Hand luggage has been made way harder because it’s become such a popular way to travel that budget airlines (easyJet, Ryanair, and in our case Play) are now charging for small suitcases to try and limit how many are being put into the overhead compartments. My standard hand luggage is my schoolbag-sized backpack which fits under the seats and therefore meets the new requirements. But it DOES mean even less space to play with.
So, here are a few tips:
- Wear layers on the plane. I was a bit worried I was going to be like Joey from Friends and consequently overheat on the plane, but it wasn’t actually that bad. Plus, once you’re actually on the plane, you can de-layer a bit. I wore leggings under jeans, and on my top half I wore a t shirt, long-sleeved thermal top, fleece and winter coat. I also had my gloves and hat in my coat pocket, and carried my scarf separately.
- ROLL ROLL ROLL! I *always* roll my clothes as it saves so much space vs simply folding them. My friend actually took this a step further by rolling specific outfits all together, which is a good idea. I mixed and matched a lot, but it did actually save her quite a bit of space.
- Pack underwear that needs to be thrown away. This is such a random tip, but it’s something I often do, and I mentioned it to my friend and it helped her out! If you’ve got a trip like this coming up and some of your underwear (and socks) is wearing out, keep them for the trip and you can wear them one last time before throwing it away, freeing up valuable space for souvenirs on the way back.
- Only pack what you really need.

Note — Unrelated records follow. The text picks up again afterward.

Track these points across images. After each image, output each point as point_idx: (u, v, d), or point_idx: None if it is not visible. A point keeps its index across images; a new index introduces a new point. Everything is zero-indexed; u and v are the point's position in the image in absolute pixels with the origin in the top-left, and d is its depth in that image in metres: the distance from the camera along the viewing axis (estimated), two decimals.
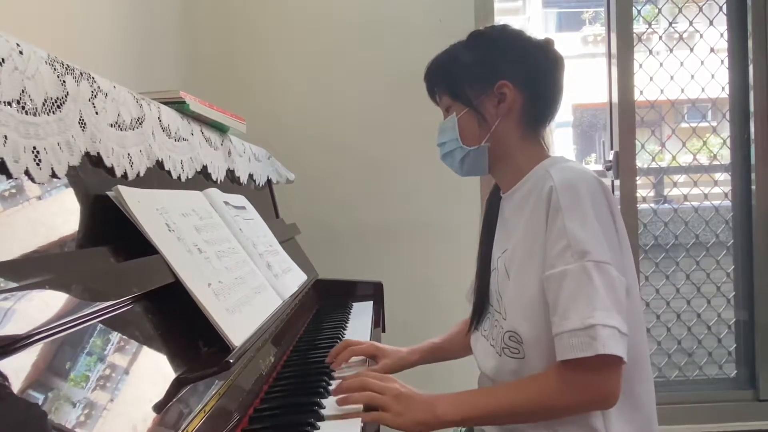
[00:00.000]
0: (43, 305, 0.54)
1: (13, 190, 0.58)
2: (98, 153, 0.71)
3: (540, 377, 0.92)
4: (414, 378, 1.10)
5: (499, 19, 2.19)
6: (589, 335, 0.83)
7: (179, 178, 0.97)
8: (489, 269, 1.08)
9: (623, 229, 0.94)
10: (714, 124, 2.35)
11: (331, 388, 0.98)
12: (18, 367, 0.49)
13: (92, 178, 0.73)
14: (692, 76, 2.25)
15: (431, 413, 0.90)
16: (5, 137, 0.54)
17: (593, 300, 0.85)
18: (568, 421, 0.93)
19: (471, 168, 1.08)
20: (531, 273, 0.94)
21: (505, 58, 1.03)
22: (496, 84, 1.02)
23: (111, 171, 0.75)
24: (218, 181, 1.17)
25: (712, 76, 2.25)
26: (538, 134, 1.06)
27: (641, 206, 2.22)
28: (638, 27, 2.20)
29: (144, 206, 0.77)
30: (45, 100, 0.60)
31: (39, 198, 0.62)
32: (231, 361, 0.73)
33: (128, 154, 0.79)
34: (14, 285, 0.51)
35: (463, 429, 1.17)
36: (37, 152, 0.59)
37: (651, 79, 2.23)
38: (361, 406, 0.90)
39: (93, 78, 0.71)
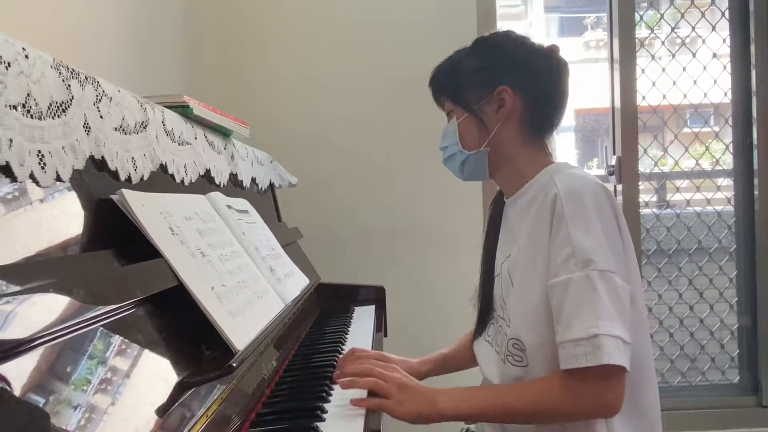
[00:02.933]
0: (46, 309, 0.54)
1: (18, 194, 0.58)
2: (102, 157, 0.71)
3: (543, 382, 0.92)
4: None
5: (502, 24, 2.19)
6: (593, 345, 0.83)
7: (183, 181, 0.97)
8: (493, 275, 1.08)
9: (628, 236, 0.94)
10: (716, 129, 2.35)
11: (332, 392, 0.98)
12: (21, 371, 0.49)
13: (96, 182, 0.73)
14: (695, 82, 2.25)
15: (432, 405, 0.91)
16: (10, 141, 0.54)
17: (597, 309, 0.85)
18: (570, 426, 0.93)
19: (471, 173, 1.09)
20: (534, 281, 0.94)
21: (506, 63, 1.04)
22: (496, 89, 1.02)
23: (115, 175, 0.75)
24: (221, 185, 1.17)
25: (715, 81, 2.25)
26: (542, 140, 1.06)
27: (643, 211, 2.22)
28: (640, 32, 2.20)
29: (148, 210, 0.77)
30: (50, 104, 0.61)
31: (43, 201, 0.62)
32: (234, 365, 0.73)
33: (132, 158, 0.79)
34: (18, 288, 0.51)
35: (468, 425, 1.17)
36: (42, 156, 0.59)
37: (653, 84, 2.23)
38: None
39: (98, 82, 0.71)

Both my friend and I wore absolutely everything in our backpacks (not at once!). I think it helps that both of us have done long-term travel which means we know what we will actually use. Cut back on hair products, only take one pair of shoes (I just had my hiking shoes), and pack versatile clothes that could be used on a hike or in a restaurant. I did take a couple of nicer jumpers so I didn’t just have my fleece. Unless you’re planning a super fancy meal, you won’t need anything else.
- Get a bag with good pockets. I LOVE my little backpack. It has two main pockets, a smaller front pocket, lots of little nooks in those pockets to fit other things into (like passport, cash and tickets you don’t want to lose), the two small side pockets, and a really useful but tiny top pocket. I use the tiny pocket for things like my travel adapter, nail clippers and hair ties. It’s the perfect hand luggage bag because it’s so easy to separate everything out – so I have most of my clothes in the biggest main pocket, underwear and laundry bag in the second one, and any smaller bits split between the other pockets. I bought my bag in Australia – it’s similar to this one.
- Get packing cubes. If you want to organise things even more, packing cubes are the best way to keep things together. I could have had one for my leggings and one for t shirts, or I could have put outfits together. I didn’t really feel the need to use them on this trip, but they could definitely come in handy if you’re struggling to organise your stuff.
We had SUCH a great trip, and to be honest it was all because of how well we planned it, from the timings of all our activities to what we packed.
Hopefully this post is genuinely useful to you if you’re planning a winter trip to Iceland!